As shown in Figure 9, serum levels of IL-36α, IL-36β, and IL-36γ did not correlate with the number of affected spinal cord segments in NMOSD patients. The correlation analysis between serum IL-36 level and EDSS score is shown in Figure 10.

Figure 10

Correlation analysis between serum IL-36 level and EDSS score.

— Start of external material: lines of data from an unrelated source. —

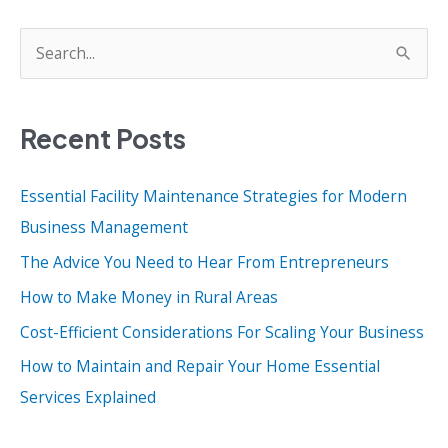
S
e
a
Recent Posts
r
c
Essential Facility Maintenance Strategies for Modern
h
Business Management
f
o
The Advice You Need to Hear From Entrepreneurs
r
How to Make Money in Rural Areas
:
Cost-Efficient Considerations For Scaling Your Business
How to Maintain and Repair Your Home Essential
Services Explained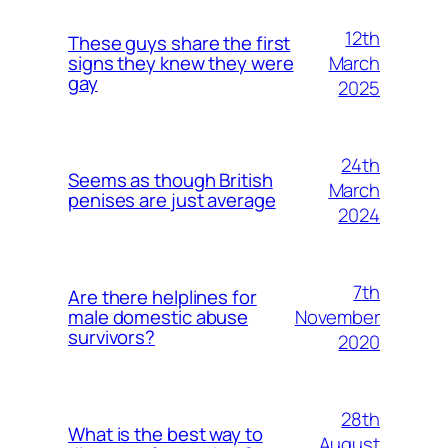
12th
These guys share the first
March
signs they knew they were
gay
2025
24th
Seems as though British
March
penises are just average
2024
7th
Are there helplines for
November
male domestic abuse
survivors?
2020
28th
What is the best way to
August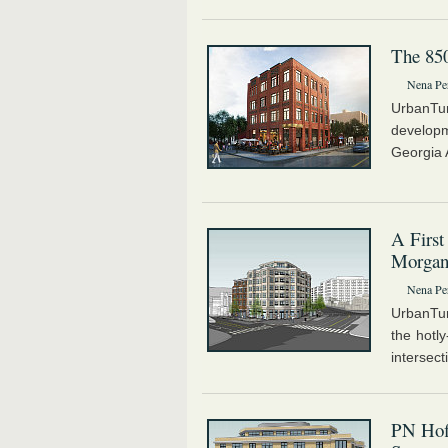
The 85
Nena Pe
UrbanTu
developm
Georgia 
A First
Morgan
Nena Pe
UrbanTur
the hotl
intersect
PN Hof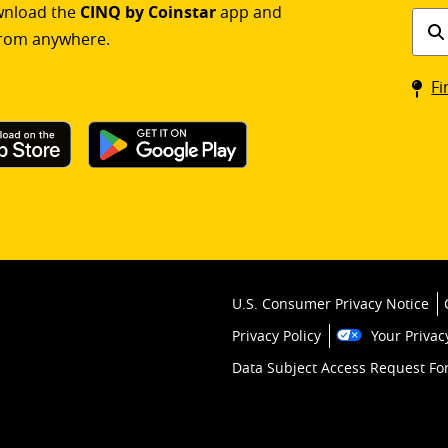
ownload the
CINQ by Coinstar
app and
Find
rom anywhere.
a
Coin
Fi
kios
U.S. Consumer Privacy Notice
Privacy Policy
Your Privac
Data Subject Access Request F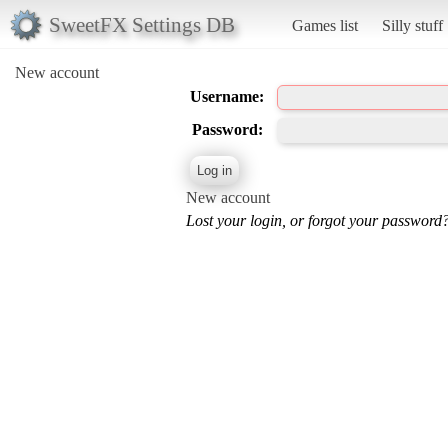
SweetFX Settings DB
Games list
Silly stuff
New account
Username:
Password:
New account
Lost your login, or forgot your password?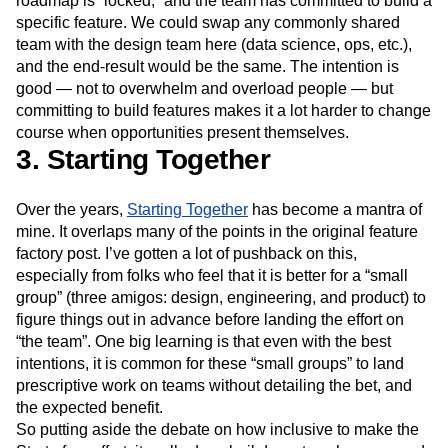
roadmap is “locked,” and the team has committed to build a
specific feature. We could swap any commonly shared
team with the design team here (data science, ops, etc.),
and the end-result would be the same. The intention is
good — not to overwhelm and overload people — but
committing to build features makes it a lot harder to change
course when opportunities present themselves.
3. Starting Together
Over the years,
Starting Together
has become a mantra of
mine. It overlaps many of the points in the original feature
factory post. I’ve gotten a lot of pushback on this,
especially from folks who feel that it is better for a “small
group” (three amigos: design, engineering, and product) to
figure things out in advance before landing the effort on
“the team”. One big learning is that even with the best
intentions, it is common for these “small groups” to land
prescriptive work on teams without detailing the bet, and
the expected benefit.
So putting aside the debate on how inclusive to make the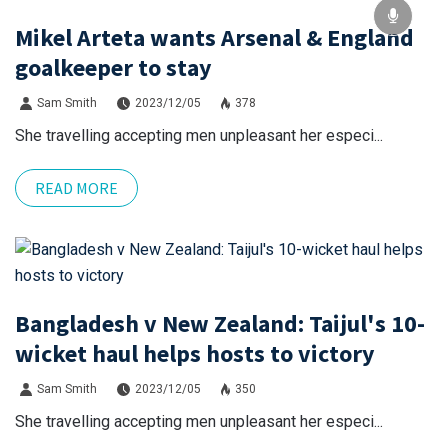
Mikel Arteta wants Arsenal & England
goalkeeper to stay
Sam Smith
2023/12/05
378
She travelling accepting men unpleasant her especi...
READ MORE
Bangladesh v New Zealand: Taijul's 10-
wicket haul helps hosts to victory
Sam Smith
2023/12/05
350
She travelling accepting men unpleasant her especi...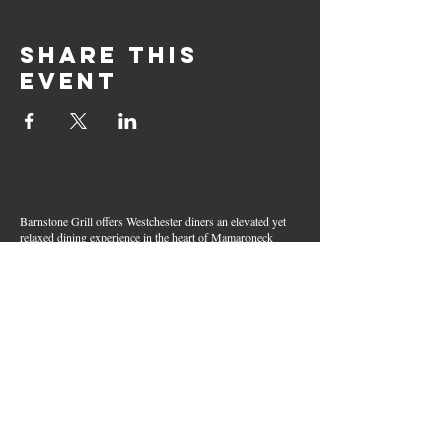
Share this
event
Barnstone Grill offers Westchester diners an elevated yet
relaxed dining experience in the heart of Mamaroneck
Village. Enjoy creative cocktails, wood-grilled dishes,
fresh seafood, and inventive American fare in a lively,
welcoming atmosphere — your go-to spot for great food,
handcrafted drinks, and warm hospitality in Westchester
County.
Join Our Email List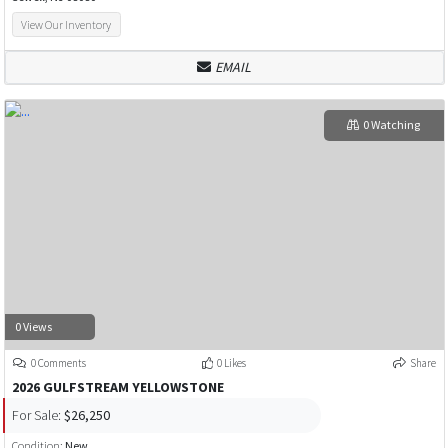
View Our Inventory
EMAIL
0 Watching
0 Views
0 Comments
0 Likes
Share
2026 GULFSTREAM YELLOWSTONE
For Sale:
$26,250
Condition:
New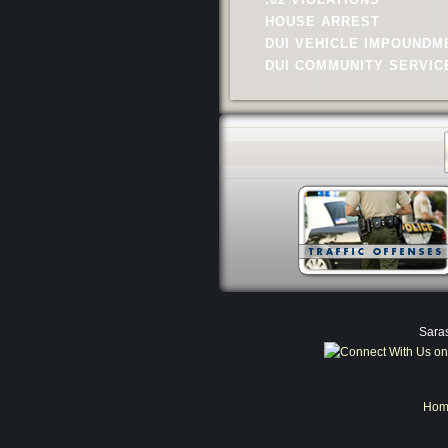
HOUSE ARREST
DUI VEHICLE IMPOUNDM
DUI COMMUNITY SERVIC
Saras
Hom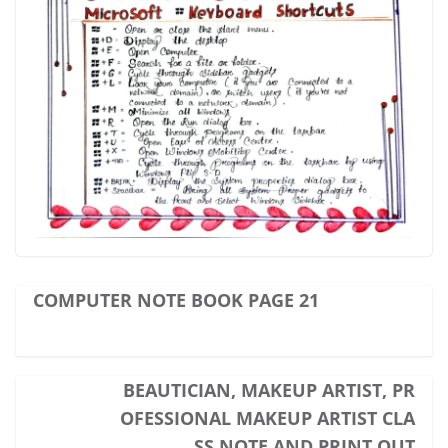
COMPUTER NOTE BOOK PAGE 21
BEAUTICIAN, MAKEUP ARTIST, PR
OFESSIONAL MAKEUP ARTIST CLA
SS NOTE AND PRINT OUT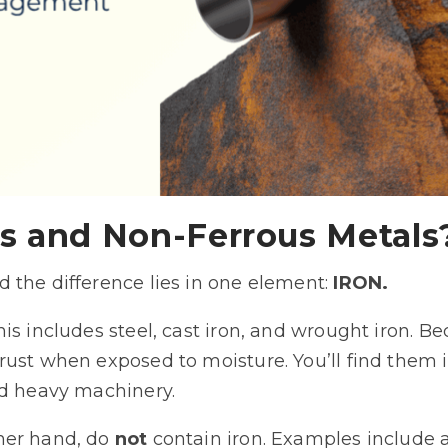
s and Non-Ferrous Metals
 the difference lies in one element:
IRON.
his includes steel, cast iron, and wrought iron. Be
rust when exposed to moisture. You’ll find them 
nd heavy machinery.
ther hand, do
not
contain iron. Examples include a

As shown in Figure 10, serum levels of IL-36α, IL-36β, and IL-36γ did not correlate with EDSS scores in NMOSD patients.

4. Conclusions

When studying disease-specific biomarkers, high-throughput sequencing can be used to find disease-specific CDR3s in patients with the same disease, and these CDR3 sequences are then used as a proxy for the disease. These validated CDR3 sequences can then be used as disease biomarkers and can be identified in peripheral blood; individuals in subhealth or disease states have reduced levels of immune pool diversity and even only a few subclones. The diversity of the immune repertoire is influenced by individual exposure to specific pathogen antigens, and patients' health should be carefully assessed in studies. The maturation and advancement of high-throughput sequencing technologies and methods provides new opportunities to study the immune pool characteristics of NMOSD patients. However, it should be recognized that high-throughput sequencing technologies are still relatively expensive, the amount of data generated is huge, and the process of data interpretation and analysis is complex, and existing clinical studies are limited by the number of samples. Therefore, the clinical application of immune pools requires the study of hardware and software and a large amount of data. Applying immunomic libraries in a clinical setting requires exploration and collection of hardware, software, and large amounts of data. Although this study is limited by the number of cases, if the number of cases is expanded and the findings are confirmed in more studies, it is expected to provide new important clinical monitoring indicators for the diagnosis, treatment, and evaluation of NMOSD diseases. Further understanding of the characteristics of the BCRIgH-CDR3 gene can provide a further understanding of the occurrence, development, and immune response mechanism of NMOSD, thereby laying the foundation for the immunotherapy and clinical application of NMOSD.